Mamy dwa główne argumenty, by z umiarem podchodzić do pesymistycznych scenariuszy na kolejne tygodnie – rynek pieniężny nie wykazuje wciąż jeszcze wyraźnych oznak odnawiającej się negatywnej presji, a równocześnie nie ma jednoznacznych sygnałów wskazujących na odwrócenie się korzystnych tendencji gospodarczych (jest ryzyko wytracania tempa przez nie). Trudno też mówić o globalnym charakterze reakcji na symptomy odnawiania się kryzysu zadłużeniowego w strefie euro. Rynki azjatyckie całkiem nieźle poradziły sobie z ostatnią fazą osłabienia koniunktury. W tych warunkach jednak coraz bardziej realna staje się zmiana liderów zarówno jeśli chodzi o kraje, które mogą najwięcej zyskać w ewentualnej kolejnej fali zwyżkowej, jak i sektory ją napędzające. Tym razem to rynki wschodzące i to chyba te z większą ekspozycją na sektory defensywne oraz spółki dywidendowe (w tym w dużym stopniu te z sektorów paliwowego i wydobywczego), mogłyby prowadzić notowania w górę.
Taki układ byłby bez wątpienia korzystny dla naszego parkietu, dla którego w dalszym ciągu można podtrzymać bazowy wariant dotarcia w kolejnych tygodniach do 44 tys. pkt. Granicą dla takiego scenariusza jest utrzymanie wsparcia w okolicy 40 tys. pkt, co oznaczałoby, że od minimum z ostatnich dni miejsca na spadek już praktycznie nie ma. W przypadku warszawskiej giełdy mamy jeszcze jeden istotny argument na rzecz pozytywnego wariantu – to bardzo małe obroty w ostatnich dniach, które stają się powoli normą. To pokazuje, że skłonność do wyprzedawania walorów na obecnych poziomach cen jest niewielka. Może się nasilić, ale do tego potrzeba będzie dużo poważniejszych impulsów niż te, jakich byliśmy świadkami w ostatnim czasie.
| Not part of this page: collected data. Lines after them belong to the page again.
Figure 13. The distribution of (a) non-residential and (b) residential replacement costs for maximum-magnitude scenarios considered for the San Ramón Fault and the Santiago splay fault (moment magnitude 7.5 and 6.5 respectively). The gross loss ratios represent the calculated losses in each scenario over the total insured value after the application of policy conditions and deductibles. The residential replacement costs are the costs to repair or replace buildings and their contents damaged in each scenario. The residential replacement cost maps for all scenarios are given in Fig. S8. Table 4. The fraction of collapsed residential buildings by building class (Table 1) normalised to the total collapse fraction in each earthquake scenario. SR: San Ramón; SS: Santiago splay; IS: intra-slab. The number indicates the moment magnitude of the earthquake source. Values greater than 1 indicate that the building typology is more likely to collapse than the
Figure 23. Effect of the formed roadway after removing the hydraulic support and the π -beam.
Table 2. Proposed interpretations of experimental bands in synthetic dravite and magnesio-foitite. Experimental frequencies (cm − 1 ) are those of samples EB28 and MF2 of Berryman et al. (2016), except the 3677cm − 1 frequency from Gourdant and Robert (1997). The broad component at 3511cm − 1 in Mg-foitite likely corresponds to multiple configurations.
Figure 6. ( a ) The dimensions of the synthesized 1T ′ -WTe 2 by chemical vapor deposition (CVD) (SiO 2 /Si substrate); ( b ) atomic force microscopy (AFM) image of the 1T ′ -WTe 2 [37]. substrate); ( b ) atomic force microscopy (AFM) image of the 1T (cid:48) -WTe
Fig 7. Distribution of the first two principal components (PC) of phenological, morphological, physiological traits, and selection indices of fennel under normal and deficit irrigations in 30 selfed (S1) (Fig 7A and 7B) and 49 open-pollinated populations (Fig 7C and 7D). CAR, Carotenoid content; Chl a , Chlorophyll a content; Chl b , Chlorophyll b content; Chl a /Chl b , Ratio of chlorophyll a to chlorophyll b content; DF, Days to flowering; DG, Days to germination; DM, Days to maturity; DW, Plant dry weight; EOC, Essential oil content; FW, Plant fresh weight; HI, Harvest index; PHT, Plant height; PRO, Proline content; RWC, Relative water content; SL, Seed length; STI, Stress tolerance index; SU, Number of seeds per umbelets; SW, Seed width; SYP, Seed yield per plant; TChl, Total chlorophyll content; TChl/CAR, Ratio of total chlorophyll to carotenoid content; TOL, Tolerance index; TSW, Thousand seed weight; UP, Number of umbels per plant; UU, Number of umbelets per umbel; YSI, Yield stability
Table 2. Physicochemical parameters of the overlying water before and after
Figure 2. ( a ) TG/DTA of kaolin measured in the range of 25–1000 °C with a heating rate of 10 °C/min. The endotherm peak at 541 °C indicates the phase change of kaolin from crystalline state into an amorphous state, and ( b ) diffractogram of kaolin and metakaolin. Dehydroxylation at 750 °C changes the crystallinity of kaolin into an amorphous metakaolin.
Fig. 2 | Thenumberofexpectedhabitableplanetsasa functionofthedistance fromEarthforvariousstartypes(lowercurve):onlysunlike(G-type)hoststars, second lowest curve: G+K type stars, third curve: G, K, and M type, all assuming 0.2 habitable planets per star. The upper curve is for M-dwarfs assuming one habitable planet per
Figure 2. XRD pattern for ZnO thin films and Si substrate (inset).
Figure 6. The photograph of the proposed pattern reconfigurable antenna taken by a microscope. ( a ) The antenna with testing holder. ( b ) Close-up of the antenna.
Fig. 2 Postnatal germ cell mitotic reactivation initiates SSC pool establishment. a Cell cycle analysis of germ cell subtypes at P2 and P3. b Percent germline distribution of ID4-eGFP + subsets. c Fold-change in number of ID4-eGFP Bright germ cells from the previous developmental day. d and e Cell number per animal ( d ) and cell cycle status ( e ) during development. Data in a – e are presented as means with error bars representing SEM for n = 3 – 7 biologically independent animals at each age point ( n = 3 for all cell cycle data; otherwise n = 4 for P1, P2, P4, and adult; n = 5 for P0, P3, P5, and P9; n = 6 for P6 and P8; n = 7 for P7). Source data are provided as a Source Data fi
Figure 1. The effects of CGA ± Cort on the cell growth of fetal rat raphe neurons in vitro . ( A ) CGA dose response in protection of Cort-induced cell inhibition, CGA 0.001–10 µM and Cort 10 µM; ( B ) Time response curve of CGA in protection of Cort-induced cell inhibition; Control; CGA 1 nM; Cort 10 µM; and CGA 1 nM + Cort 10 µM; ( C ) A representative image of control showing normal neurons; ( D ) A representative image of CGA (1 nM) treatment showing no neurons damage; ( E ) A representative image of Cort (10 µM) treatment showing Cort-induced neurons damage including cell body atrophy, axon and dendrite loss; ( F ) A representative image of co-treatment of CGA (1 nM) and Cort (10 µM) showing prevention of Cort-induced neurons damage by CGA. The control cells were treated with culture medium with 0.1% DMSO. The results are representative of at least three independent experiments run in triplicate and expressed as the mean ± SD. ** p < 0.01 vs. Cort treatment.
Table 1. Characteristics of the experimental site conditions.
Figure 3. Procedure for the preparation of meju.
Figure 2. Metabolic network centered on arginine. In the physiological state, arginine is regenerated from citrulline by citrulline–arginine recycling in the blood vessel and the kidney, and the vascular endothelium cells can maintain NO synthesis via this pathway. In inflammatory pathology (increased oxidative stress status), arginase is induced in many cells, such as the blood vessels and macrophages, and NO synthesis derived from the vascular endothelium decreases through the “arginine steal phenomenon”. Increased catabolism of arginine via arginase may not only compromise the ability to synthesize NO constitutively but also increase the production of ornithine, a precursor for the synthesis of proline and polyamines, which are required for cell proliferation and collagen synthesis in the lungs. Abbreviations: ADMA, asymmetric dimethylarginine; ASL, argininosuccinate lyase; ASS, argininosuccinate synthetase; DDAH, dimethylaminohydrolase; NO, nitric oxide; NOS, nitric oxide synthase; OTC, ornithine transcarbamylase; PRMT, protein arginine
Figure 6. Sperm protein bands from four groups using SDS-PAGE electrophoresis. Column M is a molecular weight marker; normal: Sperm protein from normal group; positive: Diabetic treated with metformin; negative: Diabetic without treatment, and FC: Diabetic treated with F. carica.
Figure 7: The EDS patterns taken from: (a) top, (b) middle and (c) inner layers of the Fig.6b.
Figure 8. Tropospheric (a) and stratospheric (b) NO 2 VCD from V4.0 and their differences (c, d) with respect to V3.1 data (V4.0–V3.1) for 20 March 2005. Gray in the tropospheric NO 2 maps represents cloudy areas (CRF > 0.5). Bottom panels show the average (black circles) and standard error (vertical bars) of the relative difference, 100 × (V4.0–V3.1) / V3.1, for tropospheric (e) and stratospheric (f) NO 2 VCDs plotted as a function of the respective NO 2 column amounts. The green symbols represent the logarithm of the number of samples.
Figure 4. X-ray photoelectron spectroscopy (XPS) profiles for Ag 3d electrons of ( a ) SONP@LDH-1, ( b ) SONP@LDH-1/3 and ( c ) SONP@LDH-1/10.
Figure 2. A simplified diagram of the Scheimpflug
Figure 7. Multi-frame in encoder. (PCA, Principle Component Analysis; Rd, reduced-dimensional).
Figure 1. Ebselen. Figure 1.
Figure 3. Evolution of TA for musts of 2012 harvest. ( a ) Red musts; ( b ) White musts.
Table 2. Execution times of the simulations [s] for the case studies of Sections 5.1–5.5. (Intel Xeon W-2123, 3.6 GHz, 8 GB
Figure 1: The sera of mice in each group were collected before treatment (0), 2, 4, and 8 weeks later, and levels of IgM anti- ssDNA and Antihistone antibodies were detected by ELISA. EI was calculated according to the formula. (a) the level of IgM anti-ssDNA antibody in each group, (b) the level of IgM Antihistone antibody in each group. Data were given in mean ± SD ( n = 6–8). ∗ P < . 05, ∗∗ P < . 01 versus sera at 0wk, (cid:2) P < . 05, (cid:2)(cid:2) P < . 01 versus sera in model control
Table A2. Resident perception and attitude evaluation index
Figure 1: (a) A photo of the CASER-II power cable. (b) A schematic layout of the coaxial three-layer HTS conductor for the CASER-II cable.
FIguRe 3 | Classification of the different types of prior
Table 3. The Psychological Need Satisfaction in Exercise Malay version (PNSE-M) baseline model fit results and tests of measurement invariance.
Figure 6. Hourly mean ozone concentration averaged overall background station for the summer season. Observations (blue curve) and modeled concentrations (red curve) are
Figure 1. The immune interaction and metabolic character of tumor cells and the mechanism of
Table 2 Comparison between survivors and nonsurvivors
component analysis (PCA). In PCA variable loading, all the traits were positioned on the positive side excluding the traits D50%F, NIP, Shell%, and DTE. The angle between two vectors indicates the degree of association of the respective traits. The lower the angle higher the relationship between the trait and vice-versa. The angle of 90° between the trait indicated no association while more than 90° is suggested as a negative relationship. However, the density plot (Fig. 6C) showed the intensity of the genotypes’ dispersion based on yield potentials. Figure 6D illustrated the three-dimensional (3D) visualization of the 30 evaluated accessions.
Wśród nich można wskazać zaostrzenie się sytuacji w Europie, ale wydaje się, że skutkowałoby to bardziej radykalnymi działaniami obronnymi ze strony instytucji międzynarodowych i banków centralnych. W kontekście marcowej poprawy koniunktury w chińskiej gospodarce zmniejsza się ryzyko związane z szybkim pogarszaniem się jej sytuacji. To powinno stopniowo zacząć wspierać ceny towarów. Najbardziej miałaby na tym szanse zyskać żywność. Dotąd opublikowane wyniki amerykańskich spółek za I kwartał też raczej sugerują podtrzymanie koniunktury, podobnie jak zdecydowane deklaracje o utrzymaniu stóp procentowych w USA na niezmienionym poziomie do późnych miesięcy 2014 r.